I am going to try and convince you of the excellent versatility of eggs. They’re a common occurrence these days – be it in your kitchen, or in the form of some avocado-related concoction in a hip-and-happening cafe. Yet one rarely encounters an egg cooked in any form other than fried, boiled, scrambled, and so on.

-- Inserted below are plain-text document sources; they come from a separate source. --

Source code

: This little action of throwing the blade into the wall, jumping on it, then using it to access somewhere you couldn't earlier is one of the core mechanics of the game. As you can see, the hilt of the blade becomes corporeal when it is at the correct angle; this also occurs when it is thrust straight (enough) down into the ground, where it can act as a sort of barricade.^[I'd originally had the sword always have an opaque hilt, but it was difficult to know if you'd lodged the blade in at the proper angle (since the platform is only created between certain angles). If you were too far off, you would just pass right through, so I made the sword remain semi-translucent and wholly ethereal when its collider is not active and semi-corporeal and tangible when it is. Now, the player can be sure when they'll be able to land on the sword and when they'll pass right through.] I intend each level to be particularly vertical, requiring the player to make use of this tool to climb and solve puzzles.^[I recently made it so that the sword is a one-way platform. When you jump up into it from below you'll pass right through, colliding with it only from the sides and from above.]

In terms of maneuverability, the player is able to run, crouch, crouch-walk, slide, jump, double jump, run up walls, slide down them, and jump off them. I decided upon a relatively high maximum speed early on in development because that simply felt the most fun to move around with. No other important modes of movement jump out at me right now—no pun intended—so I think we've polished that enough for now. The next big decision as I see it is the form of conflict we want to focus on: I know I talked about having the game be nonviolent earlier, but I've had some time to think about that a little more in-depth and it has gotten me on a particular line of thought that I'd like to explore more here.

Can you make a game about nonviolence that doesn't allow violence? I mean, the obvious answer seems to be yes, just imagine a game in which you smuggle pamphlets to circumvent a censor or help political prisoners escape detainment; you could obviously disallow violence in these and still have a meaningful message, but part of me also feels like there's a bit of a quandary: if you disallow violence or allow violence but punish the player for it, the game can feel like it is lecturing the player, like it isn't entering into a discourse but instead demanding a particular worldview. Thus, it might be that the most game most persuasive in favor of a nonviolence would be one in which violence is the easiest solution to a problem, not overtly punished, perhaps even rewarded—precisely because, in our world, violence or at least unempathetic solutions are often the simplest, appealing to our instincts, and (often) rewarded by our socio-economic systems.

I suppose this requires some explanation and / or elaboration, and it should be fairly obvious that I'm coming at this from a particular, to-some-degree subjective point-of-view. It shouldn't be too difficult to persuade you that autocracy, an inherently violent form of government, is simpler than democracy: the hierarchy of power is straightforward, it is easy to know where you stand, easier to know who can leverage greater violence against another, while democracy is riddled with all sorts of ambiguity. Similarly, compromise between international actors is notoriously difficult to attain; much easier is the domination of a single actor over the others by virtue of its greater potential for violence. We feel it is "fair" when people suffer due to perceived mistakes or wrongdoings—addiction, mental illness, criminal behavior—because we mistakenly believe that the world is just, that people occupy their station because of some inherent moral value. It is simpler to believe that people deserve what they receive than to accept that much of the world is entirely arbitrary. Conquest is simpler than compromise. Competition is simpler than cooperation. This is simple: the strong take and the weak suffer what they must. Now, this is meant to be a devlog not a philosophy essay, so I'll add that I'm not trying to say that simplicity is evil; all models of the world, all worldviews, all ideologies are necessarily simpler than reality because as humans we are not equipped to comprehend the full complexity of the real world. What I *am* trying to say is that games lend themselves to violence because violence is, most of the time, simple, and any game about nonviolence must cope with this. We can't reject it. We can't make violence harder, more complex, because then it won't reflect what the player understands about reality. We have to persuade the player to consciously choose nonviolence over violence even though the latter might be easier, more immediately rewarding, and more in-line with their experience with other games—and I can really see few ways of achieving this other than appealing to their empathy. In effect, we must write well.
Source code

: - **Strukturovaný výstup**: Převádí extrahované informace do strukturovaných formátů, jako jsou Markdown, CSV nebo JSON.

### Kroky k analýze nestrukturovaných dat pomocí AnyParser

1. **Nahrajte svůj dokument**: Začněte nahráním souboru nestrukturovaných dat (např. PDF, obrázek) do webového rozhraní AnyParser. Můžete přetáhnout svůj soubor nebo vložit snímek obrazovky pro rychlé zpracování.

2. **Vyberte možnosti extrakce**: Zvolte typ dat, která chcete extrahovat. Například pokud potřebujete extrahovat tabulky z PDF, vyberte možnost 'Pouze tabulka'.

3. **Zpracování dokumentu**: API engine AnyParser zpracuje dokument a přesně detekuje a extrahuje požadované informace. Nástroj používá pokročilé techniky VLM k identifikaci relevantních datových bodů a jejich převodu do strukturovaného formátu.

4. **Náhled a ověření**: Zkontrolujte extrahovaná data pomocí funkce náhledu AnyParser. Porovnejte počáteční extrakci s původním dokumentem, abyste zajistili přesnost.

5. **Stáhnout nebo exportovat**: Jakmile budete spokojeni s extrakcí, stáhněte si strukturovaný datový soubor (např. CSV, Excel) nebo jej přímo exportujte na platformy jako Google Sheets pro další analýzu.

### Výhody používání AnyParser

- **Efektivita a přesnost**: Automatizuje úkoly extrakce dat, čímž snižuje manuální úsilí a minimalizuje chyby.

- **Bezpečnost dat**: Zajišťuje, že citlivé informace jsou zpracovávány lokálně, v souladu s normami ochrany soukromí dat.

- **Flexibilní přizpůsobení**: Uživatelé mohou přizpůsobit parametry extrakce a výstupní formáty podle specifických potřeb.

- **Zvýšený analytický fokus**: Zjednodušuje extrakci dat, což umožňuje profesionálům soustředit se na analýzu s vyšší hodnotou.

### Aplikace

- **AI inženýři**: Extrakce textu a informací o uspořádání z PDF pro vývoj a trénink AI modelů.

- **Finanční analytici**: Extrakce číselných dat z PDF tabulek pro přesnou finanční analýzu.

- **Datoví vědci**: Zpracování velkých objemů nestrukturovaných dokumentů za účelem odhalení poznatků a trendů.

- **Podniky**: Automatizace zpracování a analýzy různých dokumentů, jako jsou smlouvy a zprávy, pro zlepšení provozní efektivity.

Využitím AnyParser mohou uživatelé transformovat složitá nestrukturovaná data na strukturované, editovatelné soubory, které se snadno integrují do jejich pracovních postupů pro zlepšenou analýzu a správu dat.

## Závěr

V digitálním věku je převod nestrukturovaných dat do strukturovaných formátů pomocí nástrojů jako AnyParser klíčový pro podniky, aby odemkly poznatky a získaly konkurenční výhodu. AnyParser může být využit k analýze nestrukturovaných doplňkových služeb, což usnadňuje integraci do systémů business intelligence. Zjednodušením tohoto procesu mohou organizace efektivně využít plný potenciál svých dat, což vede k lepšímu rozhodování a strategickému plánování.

We need to be adventurous with eggs. I am by no means snubbing the scrambled, poached or fried fantasies that usually appear when one contemplates eggs, but nonetheless I am calling for some new additions to the ‘egg canon.’ Some ways to spice up your egg repertoire may simply be to add a new twist on an old classic. Take Japanese omurice, for instance: an omelette on top of fried rice, glazed with curry sauce. This omelette is no ordinary omelette. It’s a melt-in-your mouth, tastes-like-a-cloud type of omelette; it’s perfectly cooked and then slit neatly with a cool knife, so that the sides of the omelette come apart and spill over the rice with an oozing, dribbling action. Alternatively, if omurice sounds too ambitious, Asia offers another delight: the Chinese tea-stained egg. Simply hard-boil an egg, crack the shell, and leave it to marinade in a mixture of soy sauce, tea and spices. You can experiment with any type of tea as well – maybe it’s a way to enjoy your morning cuppa and breakfast in one.
An egg doesn’t really have to be in a typical ‘egg form’ at all. That sounds inaccessible, but it’s actually my next idea: spaghetti carbonara, with a lazy and healthy twist. Blend an egg yolk with half of a mashed avocado, lemon juice, garlic and a tablespoon of cream to create a rich sauce. Pour this concoction over some spaghetti and stir in some olive oil, salt, black pepper and parmesan. Tear up some parma ham or prosciutto to garnish, if you wish. Dinner is served. And for breakfast you can have the leftover egg white in the form of an omelette with sun-dried tomatoes and spinach, or maybe as meringues for dessert. I call that an eggcellent meal.